Simply put: spreads aren’t moving. And this applies pretty much across the board. USD, €, cash, synthetic, all of it. Everywhere you look… nothing.
In fact, as Barclays noted at the time the above linked post was published, US corporate spreads had gone 56 days with a one-week trading range below 3bps.
Just this morning we brought a new Goldman note to your attention in which the bank highlighted how forgiving US synthetic credit has been of late.
Meanwhile, if you look across the pond, French corporate spreads don’t seem to be pricing election risk efficiently and as Citi’s Matt King recently noted, “Brexit represents a significant potential negative for firms with heavy UK exposure [but] unlike in some other markets, credit seems thus far to be pricing nothing in.”
Well one person who has definitely seen enough is Deutsche Bank’s Jim Reid, who delivered the following subtle message in a note dated Monday:
Yes, “the most boring year ever!!!” – almost literally.
Consider the following…
Via Deutsche Bank
Is this the most boring year ever for credit? Figure 1 and Figure 2 suggest it is. Figure 1 shows the 10 least volatile years (as measured by the high-low spread range up to April 9 in each year) for each broad iBoxx index across the three main western currency blocks. Figure 2 is the same table but displays the actual high-low spread ranges by index rather than the corresponding years. On both graphs the highlighted cell is 2017.

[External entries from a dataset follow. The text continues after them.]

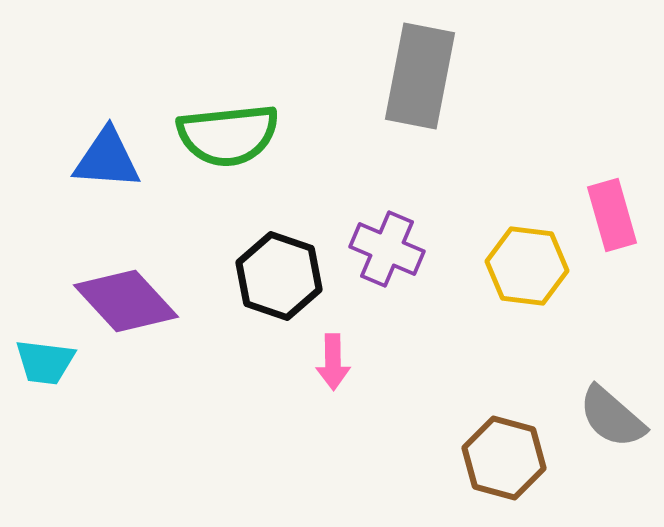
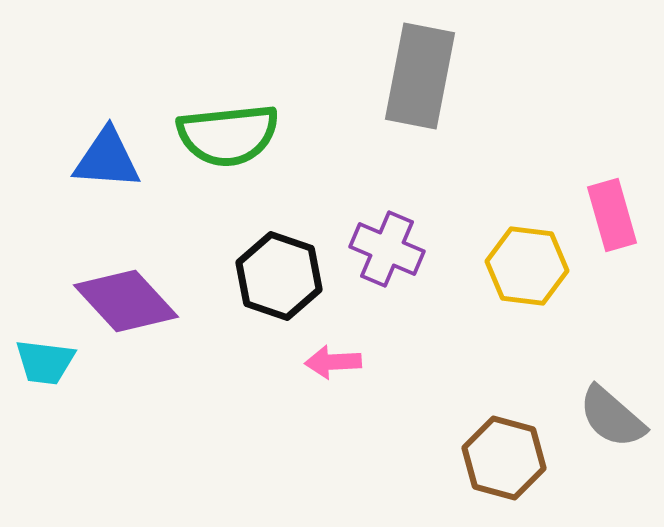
pink arrow: rotated 88 degrees clockwise
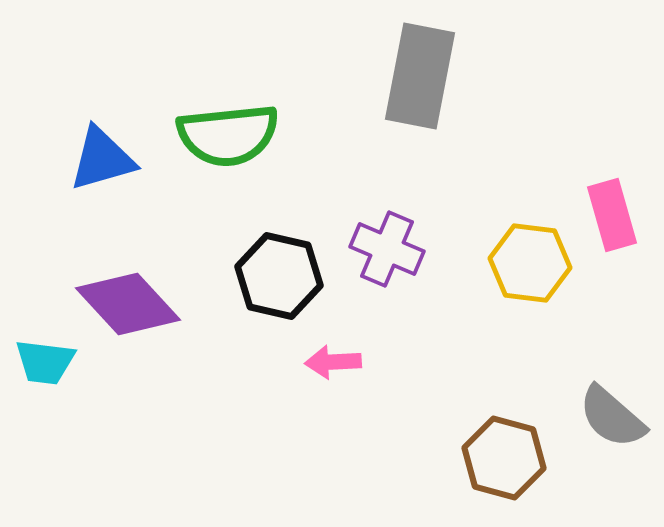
blue triangle: moved 5 px left; rotated 20 degrees counterclockwise
yellow hexagon: moved 3 px right, 3 px up
black hexagon: rotated 6 degrees counterclockwise
purple diamond: moved 2 px right, 3 px down
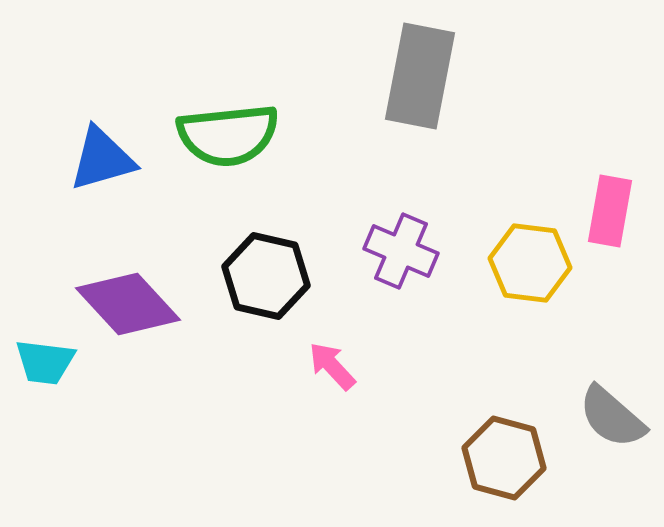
pink rectangle: moved 2 px left, 4 px up; rotated 26 degrees clockwise
purple cross: moved 14 px right, 2 px down
black hexagon: moved 13 px left
pink arrow: moved 1 px left, 4 px down; rotated 50 degrees clockwise
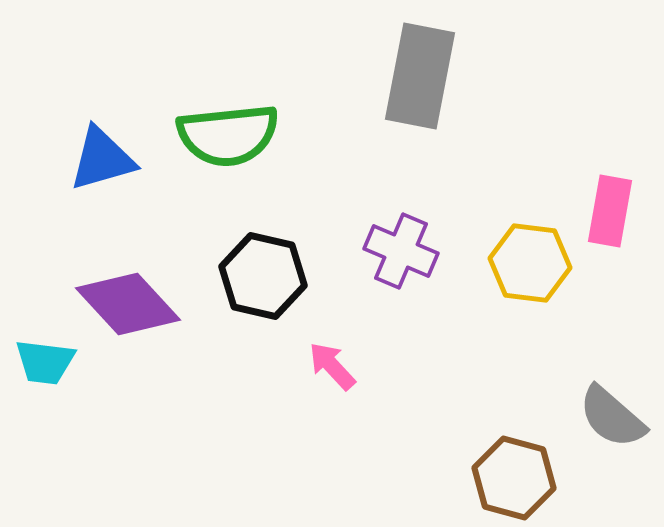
black hexagon: moved 3 px left
brown hexagon: moved 10 px right, 20 px down
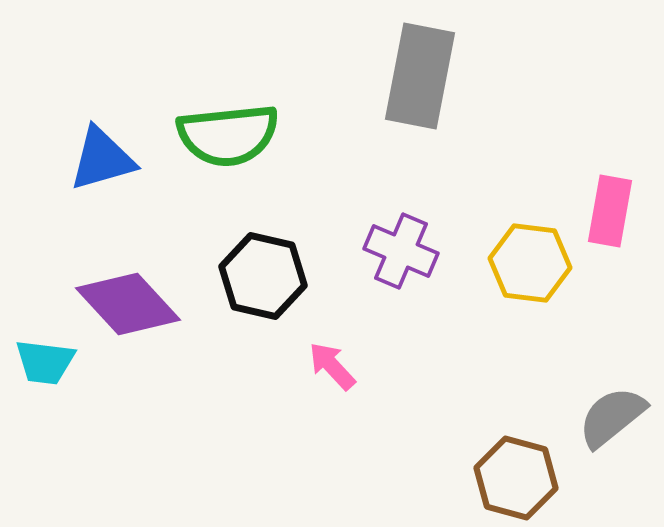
gray semicircle: rotated 100 degrees clockwise
brown hexagon: moved 2 px right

For Europe, the overall IG non-financials index has only seen a stunningly low 6bps range so far in 2017 – the same number for single-As with BBBs incredibly trading in a narrow 7bps range. The ‘IG All’ corporate index includes financials and across the different rating bands is generally only marginally behind 2006 and/or 2007 as the least volatile year ever. Financials haven’t really been volatile but they’ve performed well, which gives them a higher spread range than had they had a more neutral year.
Virtually all Sterling and Dollar IG non-financial indices are also in the lowest three volatile years since the iBoxx indices started in 2000 with financials only generally just outside.
Both EUR and USD HY have also been relatively calm with only CCCs outside the top 4 due to strong performance. EUR Bs have seen their least volatile start to a year ever and by a considerable margin.
If that sounds like a recipe for disaster to you, that’s because it is.
Deutsche concludes: “Given that the VIX has just seen its lowest quarterly average reading since 2006, the above is probably not a surprise, but given the huge political uncertainty that abounds, there is some surprise at the overall macro extreme low volatility environment.”